> [Exercise instructions] Return every line in the entries below that contains the string "axis". Case counts.

> [Study material]
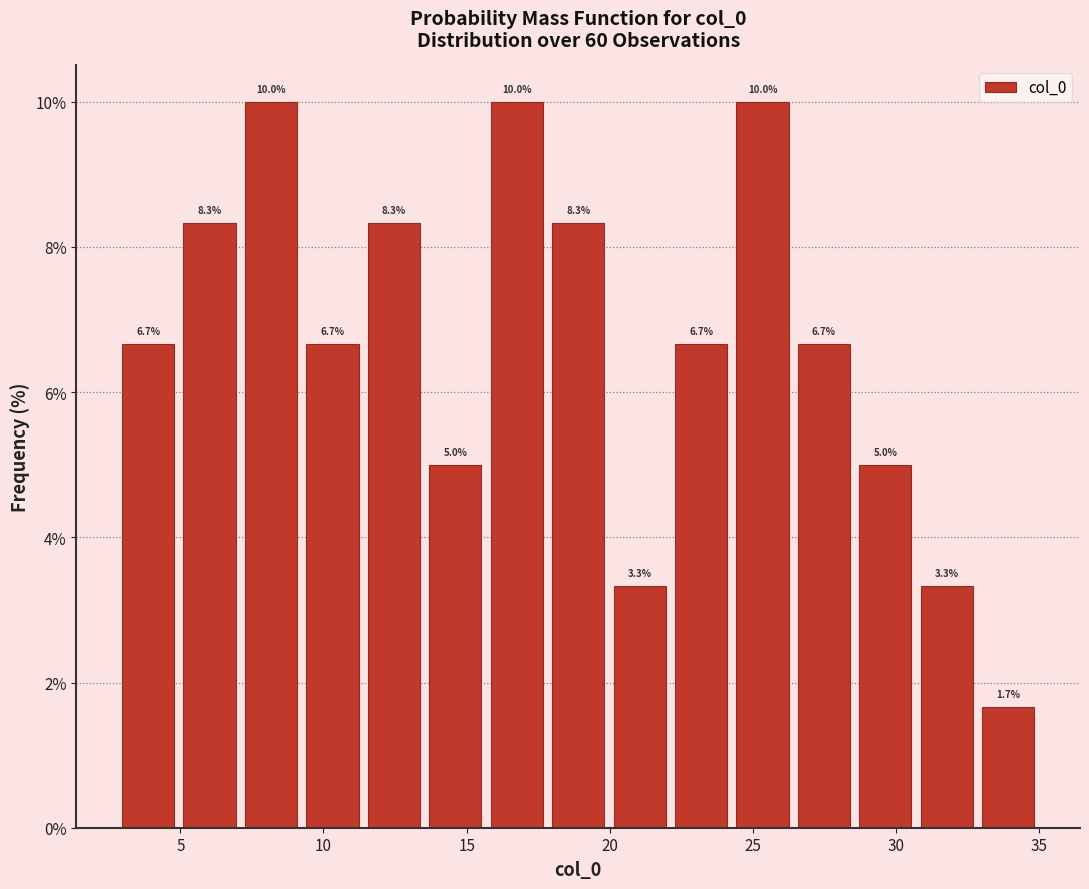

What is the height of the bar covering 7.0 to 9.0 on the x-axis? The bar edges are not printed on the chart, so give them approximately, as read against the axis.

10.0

--

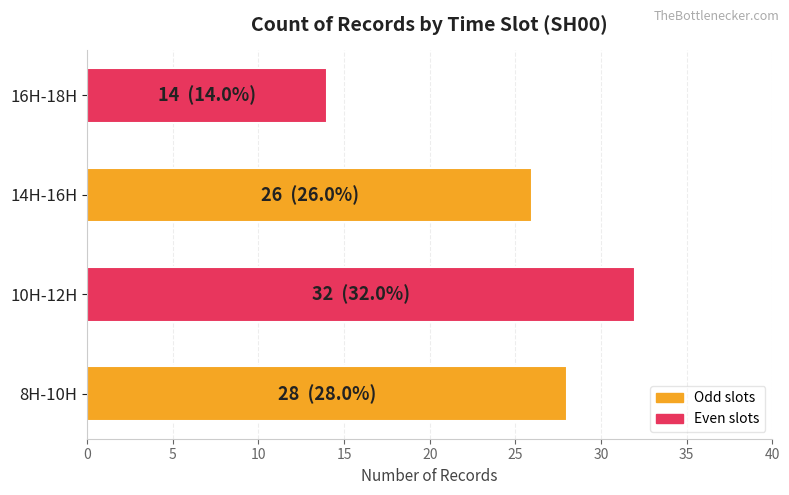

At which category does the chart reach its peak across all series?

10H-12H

...

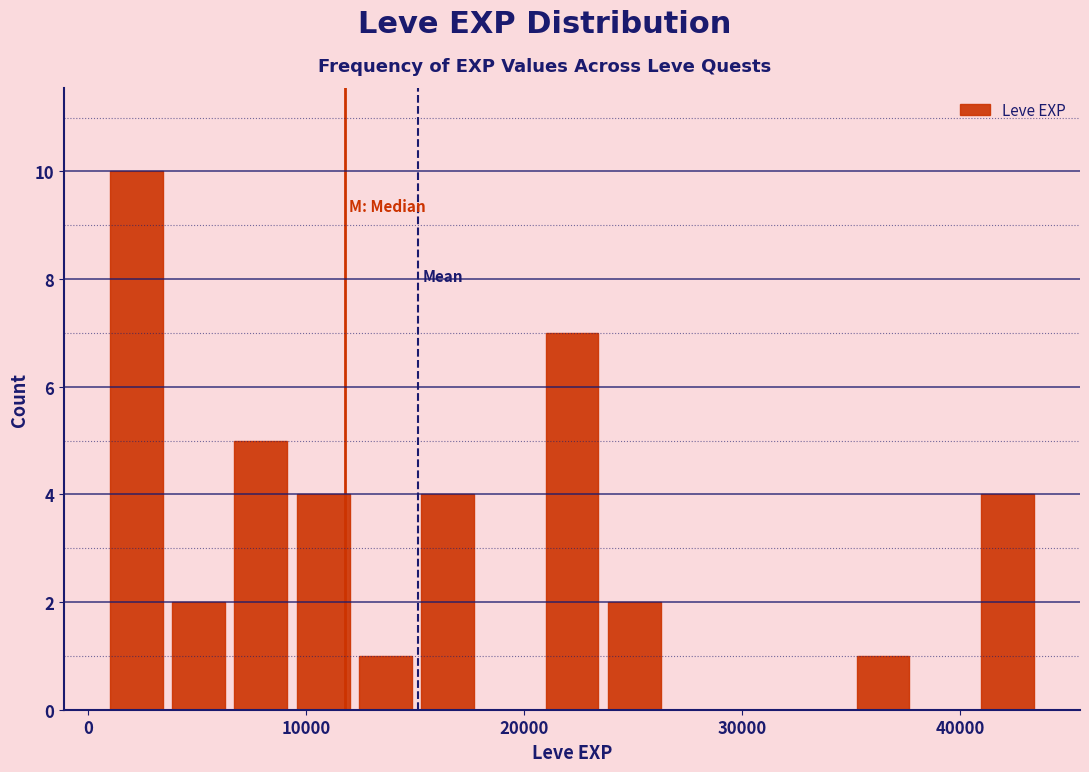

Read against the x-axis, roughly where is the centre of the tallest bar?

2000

> [Exercise response]
What is the height of the bar covering 7.0 to 9.0 on the x-axis? The bar edges are not printed on the chart, so give them approximately, as read against the axis.
Read against the x-axis, roughly where is the centre of the tallest bar?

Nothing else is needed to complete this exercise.